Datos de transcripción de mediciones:
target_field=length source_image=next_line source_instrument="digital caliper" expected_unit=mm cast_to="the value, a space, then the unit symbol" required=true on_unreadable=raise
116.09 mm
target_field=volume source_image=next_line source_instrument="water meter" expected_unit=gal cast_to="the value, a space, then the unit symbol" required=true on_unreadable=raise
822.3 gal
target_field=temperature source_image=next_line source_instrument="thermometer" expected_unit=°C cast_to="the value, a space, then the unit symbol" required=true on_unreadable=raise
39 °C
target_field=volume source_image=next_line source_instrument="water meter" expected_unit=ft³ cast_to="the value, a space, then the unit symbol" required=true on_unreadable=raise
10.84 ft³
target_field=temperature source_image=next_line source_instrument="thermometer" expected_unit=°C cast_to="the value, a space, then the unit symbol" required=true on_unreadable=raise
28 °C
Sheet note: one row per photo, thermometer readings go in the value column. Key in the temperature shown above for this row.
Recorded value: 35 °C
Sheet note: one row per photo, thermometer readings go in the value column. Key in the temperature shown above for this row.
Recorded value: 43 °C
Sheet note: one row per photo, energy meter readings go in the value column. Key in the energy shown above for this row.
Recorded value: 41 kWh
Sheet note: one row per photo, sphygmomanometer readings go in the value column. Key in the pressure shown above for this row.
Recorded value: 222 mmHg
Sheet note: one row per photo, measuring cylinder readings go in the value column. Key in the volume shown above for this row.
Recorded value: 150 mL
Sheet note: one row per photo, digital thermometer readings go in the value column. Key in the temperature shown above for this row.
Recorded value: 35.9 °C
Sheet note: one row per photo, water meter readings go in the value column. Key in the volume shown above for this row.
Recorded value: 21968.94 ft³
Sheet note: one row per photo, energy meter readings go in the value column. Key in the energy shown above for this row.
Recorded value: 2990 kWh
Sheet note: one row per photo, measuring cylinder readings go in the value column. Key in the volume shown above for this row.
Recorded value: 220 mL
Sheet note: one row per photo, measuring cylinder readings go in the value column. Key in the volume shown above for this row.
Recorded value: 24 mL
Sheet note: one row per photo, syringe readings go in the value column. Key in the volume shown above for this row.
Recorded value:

> _OBJETIVO DEL EJERCICIO_: Repite sin cambios las líneas del material, desde el comienzo hasta la línea que contiene "Recorded value: 220 mL", incluida esta.

> _SOLUCIÓN_:
target_field=length source_image=next_line source_instrument="digital caliper" expected_unit=mm cast_to="the value, a space, then the unit symbol" required=true on_unreadable=raise
116.09 mm
target_field=volume source_image=next_line source_instrument="water meter" expected_unit=gal cast_to="the value, a space, then the unit symbol" required=true on_unreadable=raise
822.3 gal
target_field=temperature source_image=next_line source_instrument="thermometer" expected_unit=°C cast_to="the value, a space, then the unit symbol" required=true on_unreadable=raise
39 °C
target_field=volume source_image=next_line source_instrument="water meter" expected_unit=ft³ cast_to="the value, a space, then the unit symbol" required=true on_unreadable=raise
10.84 ft³
target_field=temperature source_image=next_line source_instrument="thermometer" expected_unit=°C cast_to="the value, a space, then the unit symbol" required=true on_unreadable=raise
28 °C
Sheet note: one row per photo, thermometer readings go in the value column. Key in the temperature shown above for this row.
Recorded value: 35 °C
Sheet note: one row per photo, thermometer readings go in the value column. Key in the temperature shown above for this row.
Recorded value: 43 °C
Sheet note: one row per photo, energy meter readings go in the value column. Key in the energy shown above for this row.
Recorded value: 41 kWh
Sheet note: one row per photo, sphygmomanometer readings go in the value column. Key in the pressure shown above for this row.
Recorded value: 222 mmHg
Sheet note: one row per photo, measuring cylinder readings go in the value column. Key in the volume shown above for this row.
Recorded value: 150 mL
Sheet note: one row per photo, digital thermometer readings go in the value column. Key in the temperature shown above for this row.
Recorded value: 35.9 °C
Sheet note: one row per photo, water meter readings go in the value column. Key in the volume shown above for this row.
Recorded value: 21968.94 ft³
Sheet note: one row per photo, energy meter readings go in the value column. Key in the energy shown above for this row.
Recorded value: 2990 kWh
Sheet note: one row per photo, measuring cylinder readings go in the value column. Key in the volume shown above for this row.
Recorded value: 220 mL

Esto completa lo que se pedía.